Nearly four decades after the Bhopal gas tragedy, 1984, groundwater around the abandoned Union Carbide site remains contaminated with heavy metals such as manganese and zinc. Communities continue to face exposure risks, with remediation and monitoring efforts still in progress. This case reflects the enduring legacy of industrial waste and the need for resilient, long-term treatment options in peri-urban settings.

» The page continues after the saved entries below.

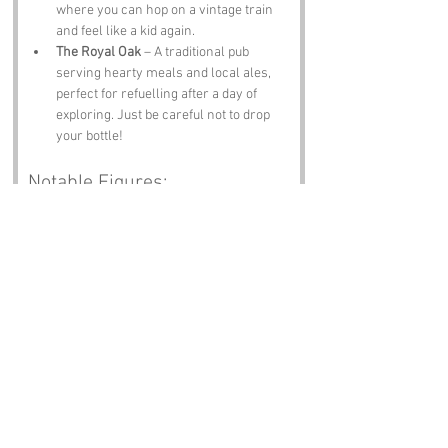
where you can hop on a vintage train 
and feel like a kid again.
The Royal Oak
 – A traditional pub 
serving hearty meals and local ales, 
perfect for refuelling after a day of 
exploring. Just be careful not to drop 
your bottle!
Notable Figures:
Famous people who have been directly 
associated with Nbottle or 
Northamptonshire include:
George Eliot
 – The renowned novelist 
who penned classics like 
"Middlemarch," was born in the nearby 
village of Nuneaton, but her works 
often reflect the essence of rural life in 
the region.
John Clare
 – A celebrated poet known 
as the "Peasant Poet," Clare's works 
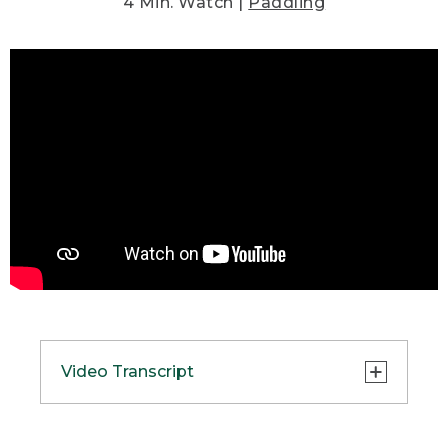
4 Min. Watch |
Paddling
Video Transcript
(SPEECH)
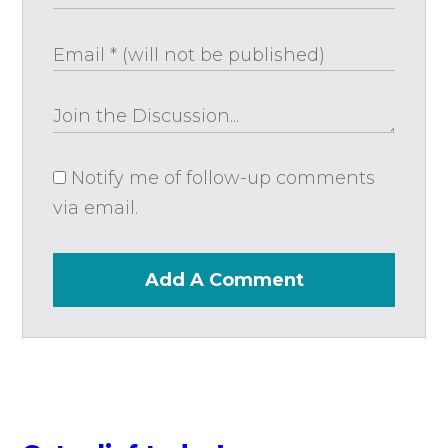
Notify me of follow-up comments
via email.
Add A Comment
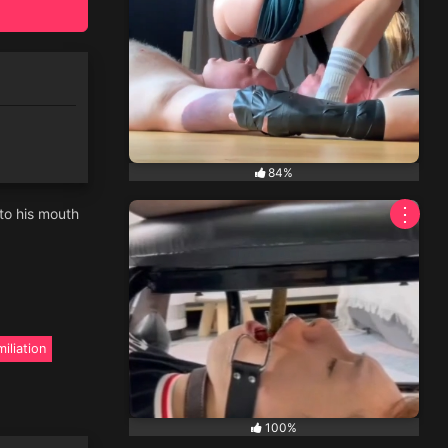
84%
⋮
nto his mouth
iliation
100%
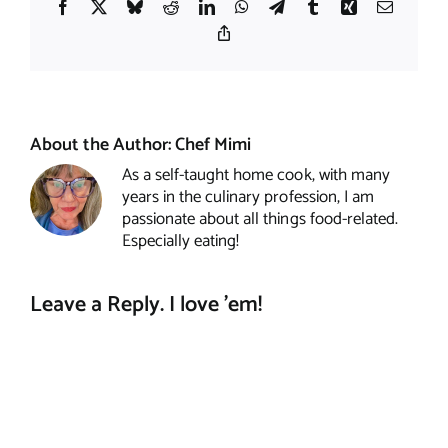
Facebook
X
Bluesky
Reddit
LinkedIn
WhatsApp
Telegram
Tumblr
Xing
Email
Copy
Link
About the Author:
Chef Mimi
As a self-taught home cook, with many
years in the culinary profession, I am
passionate about all things food-related.
Especially eating!
Leave a Reply. I love 'em!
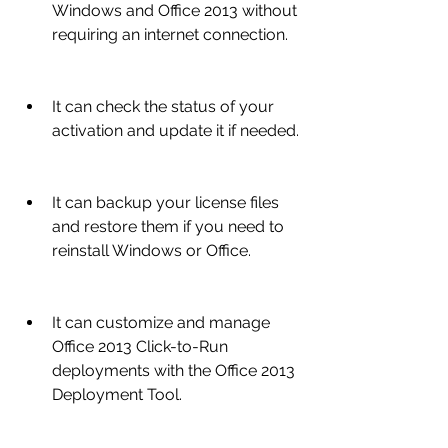
Windows and Office 2013 without 
requiring an internet connection.
It can check the status of your 
activation and update it if needed.
It can backup your license files 
and restore them if you need to 
reinstall Windows or Office.
It can customize and manage 
Office 2013 Click-to-Run 
deployments with the Office 2013 
Deployment Tool.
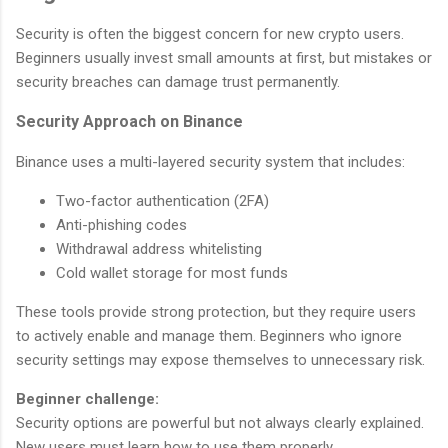
Security is often the biggest concern for new crypto users.
Beginners usually invest small amounts at first, but mistakes or
security breaches can damage trust permanently.
Security Approach on Binance
Binance uses a multi-layered security system that includes:
Two-factor authentication (2FA)
Anti-phishing codes
Withdrawal address whitelisting
Cold wallet storage for most funds
These tools provide strong protection, but they require users
to actively enable and manage them. Beginners who ignore
security settings may expose themselves to unnecessary risk.
Beginner challenge:
Security options are powerful but not always clearly explained.
New users must learn how to use them properly.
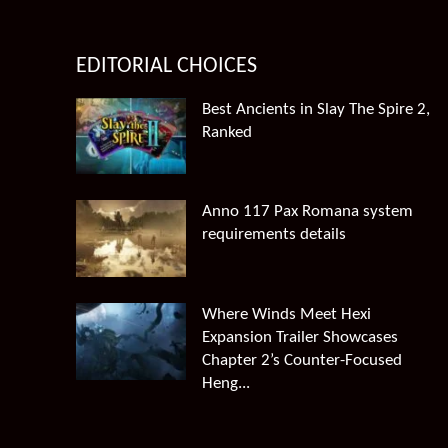
EDITORIAL CHOICES
Best Ancients in Slay The Spire 2,
Ranked
Anno 117 Pax Romana system
requirements details
Where Winds Meet Hexi
Expansion Trailer Showcases
Chapter 2’s Counter-Focused
Heng...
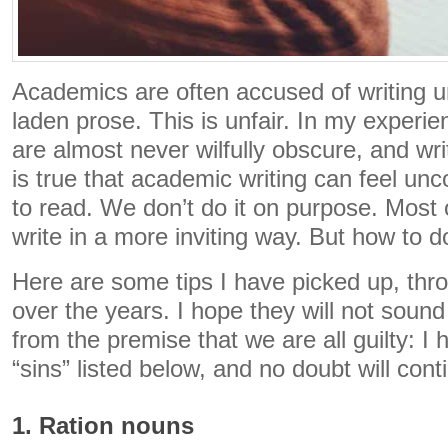
Academics are often accused of writing u
laden prose. This is unfair. In my experi
are almost never wilfully obscure, and writ
is true that academic writing can feel unc
to read. We don’t do it on purpose. Most 
write in a more inviting way. But how to d
Here are some tips I have picked up, throu
over the years. I hope they will not sound 
from the premise that we are all guilty: I
“sins” listed below, and no doubt will cont
1. Ration nouns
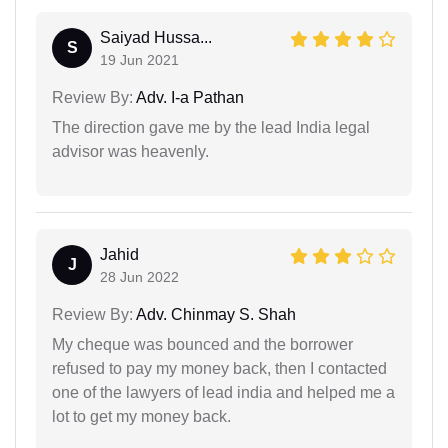
Saiyad Hussa...
S
19 Jun 2021
Review By:
Adv. I-a Pathan
The direction gave me by the lead India legal
advisor was heavenly.
Jahid
J
28 Jun 2022
Review By:
Adv. Chinmay S. Shah
My cheque was bounced and the borrower
refused to pay my money back, then I contacted
one of the lawyers of lead india and helped me a
lot to get my money back.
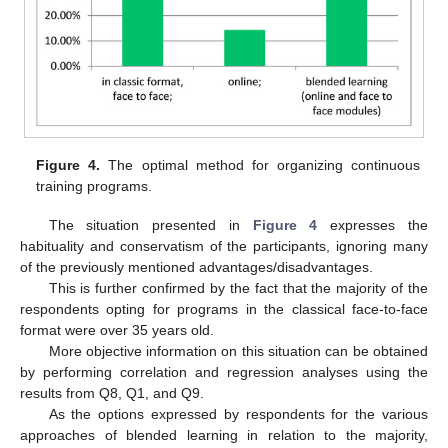
Figure 4.
The optimal method for organizing continuous
training programs.
The situation presented in
Figure 4
expresses the
habituality and conservatism of the participants, ignoring many
of the previously mentioned advantages/disadvantages.
This is further confirmed by the fact that the majority of the
respondents opting for programs in the classical face-to-face
format were over 35 years old.
More objective information on this situation can be obtained
by performing correlation and regression analyses using the
results from Q8, Q1, and Q9.
As the options expressed by respondents for the various
approaches of blended learning in relation to the majority,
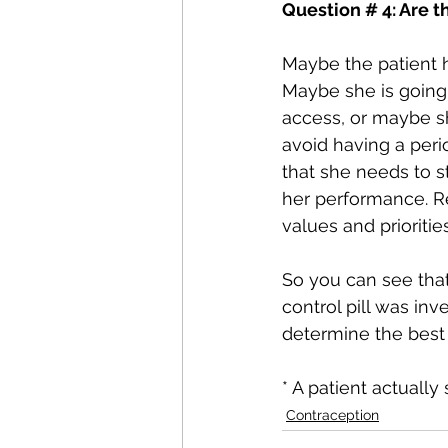
Question # 4: Are t
Maybe the patient h
Maybe she is going 
access, or maybe sh
avoid having a peri
that she needs to 
her performance. R
values and prioriti
So you can see that
control pill was inv
determine the best 
* A patient actually
Contraception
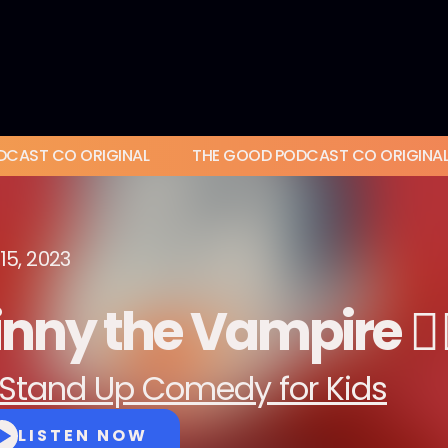
DCAST CO ORIGINAL
THE GOOD PODCAST CO ORIGINA
15, 2023
nny the Vampire 🧛🏻
Stand Up Comedy for Kids
LISTEN NOW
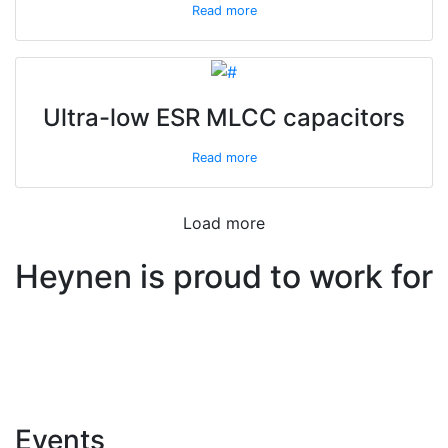
Read more
Ultra-low ESR MLCC capacitors
Read more
Load more
Heynen is proud to work for
Events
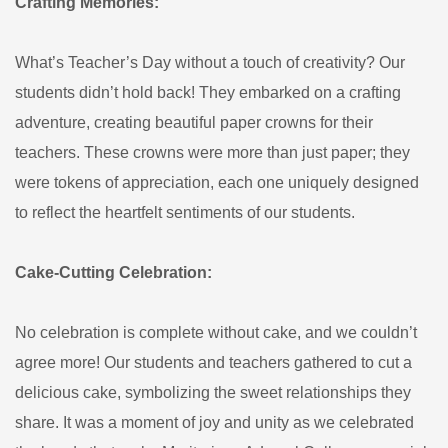
Crafting Memories:
What’s Teacher’s Day without a touch of creativity? Our
students didn’t hold back! They embarked on a crafting
adventure, creating beautiful paper crowns for their
teachers. These crowns were more than just paper; they
were tokens of appreciation, each one uniquely designed
to reflect the heartfelt sentiments of our students.
Cake-Cutting Celebration:
No celebration is complete without cake, and we couldn’t
agree more! Our students and teachers gathered to cut a
delicious cake, symbolizing the sweet relationships they
share. It was a moment of joy and unity as we celebrated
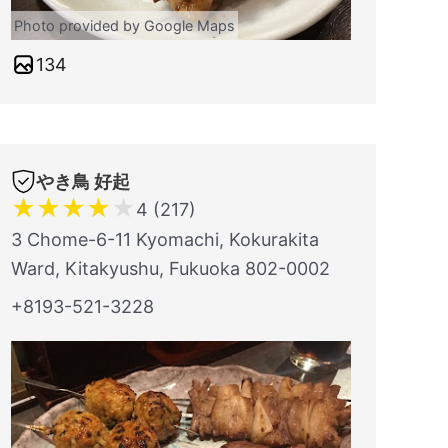
Photo provided by Google Maps
134
やき鳥 好起
★
★
★
★
★
4 (217)
3 Chome-6-11 Kyomachi, Kokurakita
Ward, Kitakyushu, Fukuoka 802-0002
+8193-521-3228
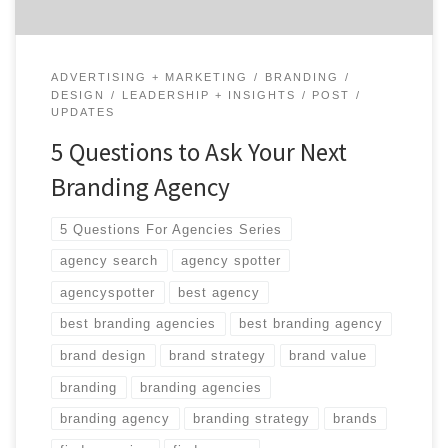
ADVERTISING + MARKETING
BRANDING
DESIGN
LEADERSHIP + INSIGHTS
POST
UPDATES
5 Questions to Ask Your Next
Branding Agency
5 Questions For Agencies Series
agency search
agency spotter
agencyspotter
best agency
best branding agencies
best branding agency
brand design
brand strategy
brand value
branding
branding agencies
branding agency
branding strategy
brands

Comparative Analysis (At-a-Glance)

Purpose

Quickly contrast conventional metal-removal options with a cartridge of immobilized peptides (POSEIDON) for trace-level, mixed-metal, decentralized use.

Key takeaways

Conventional methods can excel in centralized plants but tend to be energy- or reagent-heavy, produce secondary wastes, and lose selectivity near guideline limits, especially under mixed-metal competition. POSEIDON targets this gap with selective adsorption at low pressure, predictable sizing via modeling, closed-loop regenerants, and swap-and-service workflows.

Comparison Matrix

Aspect	Conventional Metal Removal (RO, precipitation, activated carbon, etc.)	POSEIDON Cartridge (Immobilized Peptides)
Performance at low concentration	Often underperform below ppm levels; poor selectivity at trace levels	High affinity of peptides enables effective binding at low ppm/ppb levels
Multi-metal streams	Struggles with competition; selective removal is difficult	Designed via competitive Langmuir modeling to handle Hg, Fe, Al, Cr(VI) together
Energy & infrastructure	High capital cost, power-hungry (pumps, membranes, sludge treatment)	Low-energy, gravity/low-pressure compatible, minimal auxiliary equipment
Waste & regeneration	Generates sludge or brine requiring safe disposal	Regenerable with mild eluents; spent regenerant can be processed for metal recovery
Operation & usability	Requires skilled operators, centralized plants	Cartridge-based, modular, easy to swap, suitable for decentralized/rural contexts
Durability & reusability	Membranes foul, precipitates clog; high maintenance	Beads are stable, reusable over multiple adsorption–desorption cycles
Cost & accessibility	Expensive setup, not feasible for marginalized communities	Affordable, locally manufacturable, aligned with community-scale deployment
Inclusivity & context fit	Suited to industrial/urban settings; less adaptable to local needs	Co-designed for vulnerable communities; inclusive, modular, and biodegradable

What this means for deployment

For rural/peri-urban or intermittent-power contexts, a low-pressure, regenerable adsorption cartridge with modeled breakthrough and take-back logistics offers a clearer path to predictable performance, lower operational complexity, and auditable waste management.